Job item – Skip all pictures. Write out the data below from its first line through the line that contains "availability as well".

Data extracted from a collection –
^^^^

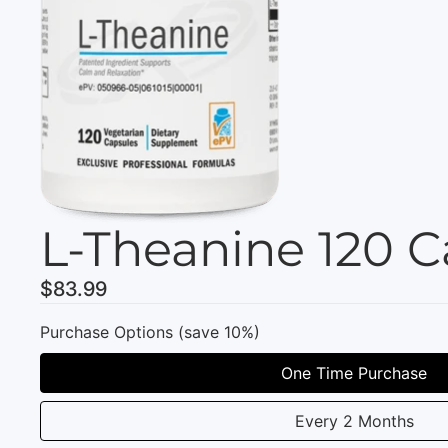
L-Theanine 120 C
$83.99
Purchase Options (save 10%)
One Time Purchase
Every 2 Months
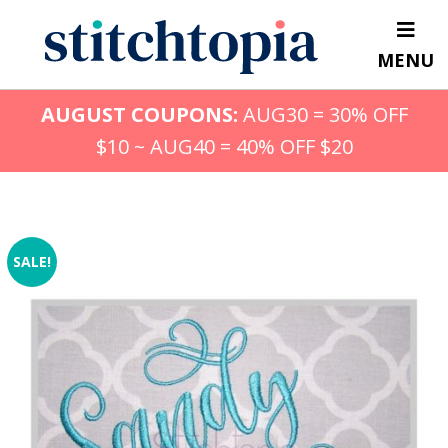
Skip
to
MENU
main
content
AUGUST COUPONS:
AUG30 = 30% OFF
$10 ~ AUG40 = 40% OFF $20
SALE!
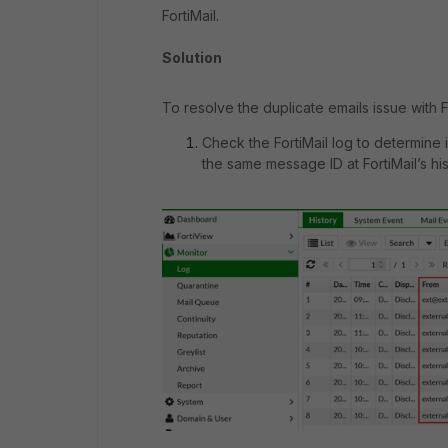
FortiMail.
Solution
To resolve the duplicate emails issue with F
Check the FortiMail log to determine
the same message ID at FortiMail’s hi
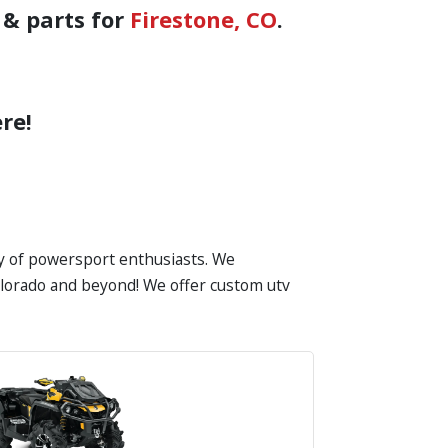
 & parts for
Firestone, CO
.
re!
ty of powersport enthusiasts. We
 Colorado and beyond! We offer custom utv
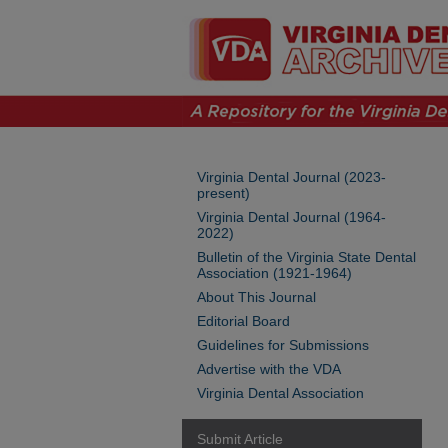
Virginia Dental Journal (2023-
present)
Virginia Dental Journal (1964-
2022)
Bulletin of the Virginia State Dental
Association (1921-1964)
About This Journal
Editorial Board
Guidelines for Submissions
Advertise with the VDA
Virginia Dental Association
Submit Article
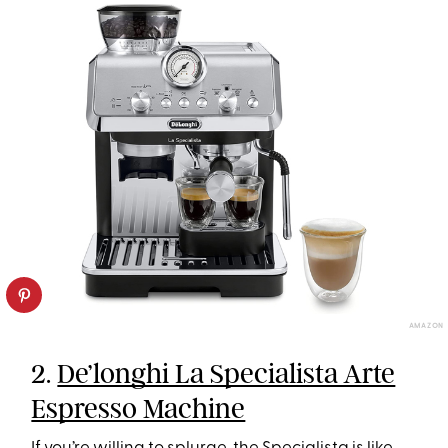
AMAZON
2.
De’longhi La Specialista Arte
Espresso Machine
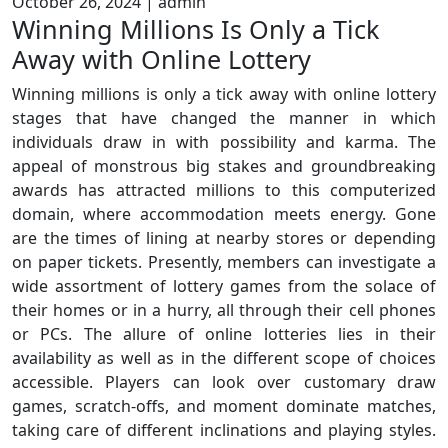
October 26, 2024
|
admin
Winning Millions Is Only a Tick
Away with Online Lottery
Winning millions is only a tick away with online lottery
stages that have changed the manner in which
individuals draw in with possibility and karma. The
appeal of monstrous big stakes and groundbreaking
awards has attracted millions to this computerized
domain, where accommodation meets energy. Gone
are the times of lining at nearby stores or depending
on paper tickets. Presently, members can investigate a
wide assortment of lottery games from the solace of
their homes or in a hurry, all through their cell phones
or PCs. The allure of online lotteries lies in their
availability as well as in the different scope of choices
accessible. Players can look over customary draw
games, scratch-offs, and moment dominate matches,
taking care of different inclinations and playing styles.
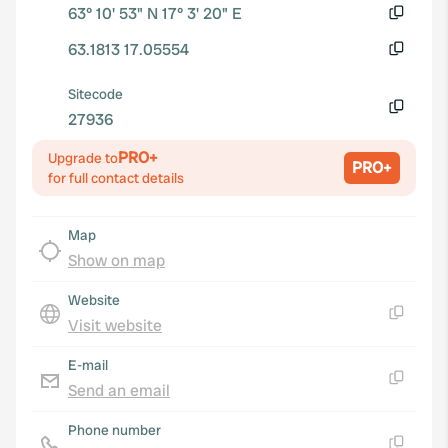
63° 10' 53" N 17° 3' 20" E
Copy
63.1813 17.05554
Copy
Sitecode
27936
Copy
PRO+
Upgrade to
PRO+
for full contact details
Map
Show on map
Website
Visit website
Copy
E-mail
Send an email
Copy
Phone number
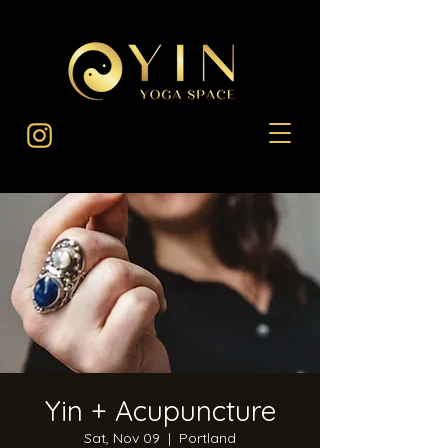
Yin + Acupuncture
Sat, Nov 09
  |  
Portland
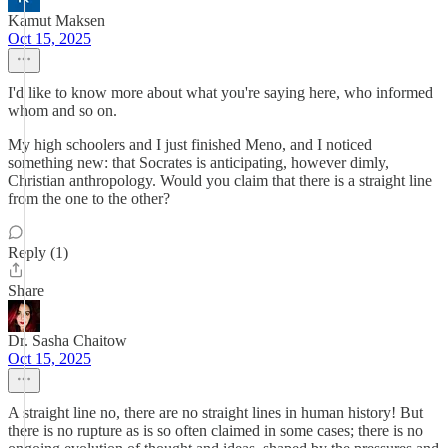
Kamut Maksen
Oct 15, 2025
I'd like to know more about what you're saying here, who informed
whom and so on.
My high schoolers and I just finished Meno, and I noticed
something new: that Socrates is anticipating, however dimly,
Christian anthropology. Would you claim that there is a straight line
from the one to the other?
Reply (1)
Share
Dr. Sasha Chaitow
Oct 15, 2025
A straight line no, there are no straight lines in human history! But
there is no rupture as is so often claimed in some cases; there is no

^^^^

Response –
L-Theanine 120 C
$83.99
Purchase Options (save 10%)
One Time Purchase
Every 2 Months
Skip
to
MENU
main
content
AUGUST COUPONS:
AUG30 = 30% OFF
$10 ~ AUG40 = 40% OFF $20
SALE!
FortiMail.
Solution
To resolve the duplicate emails issue with F
Check the FortiMail log to determine
the same message ID at FortiMail’s hi
 & parts for
Firestone, CO
.
re!
ty of powersport enthusiasts. We
 Colorado and beyond! We offer custom utv
Virginia Dental Journal (2023-
present)
Virginia Dental Journal (1964-
2022)
Bulletin of the Virginia State Dental
Association (1921-1964)
About This Journal
Editorial Board
Guidelines for Submissions
Advertise with the VDA
Virginia Dental Association
Submit Article
AMAZON
2.
De’longhi La Specialista Arte
Espresso Machine
October 26, 2024
|
admin
Winning Millions Is Only a Tick
Away with Online Lottery
Winning millions is only a tick away with online lottery
stages that have changed the manner in which
individuals draw in with possibility and karma. The
appeal of monstrous big stakes and groundbreaking
awards has attracted millions to this computerized
domain, where accommodation meets energy. Gone
are the times of lining at nearby stores or depending
on paper tickets. Presently, members can investigate a
wide assortment of lottery games from the solace of
their homes or in a hurry, all through their cell phones
or PCs. The allure of online lotteries lies in their
availability as well as in the different scope of choices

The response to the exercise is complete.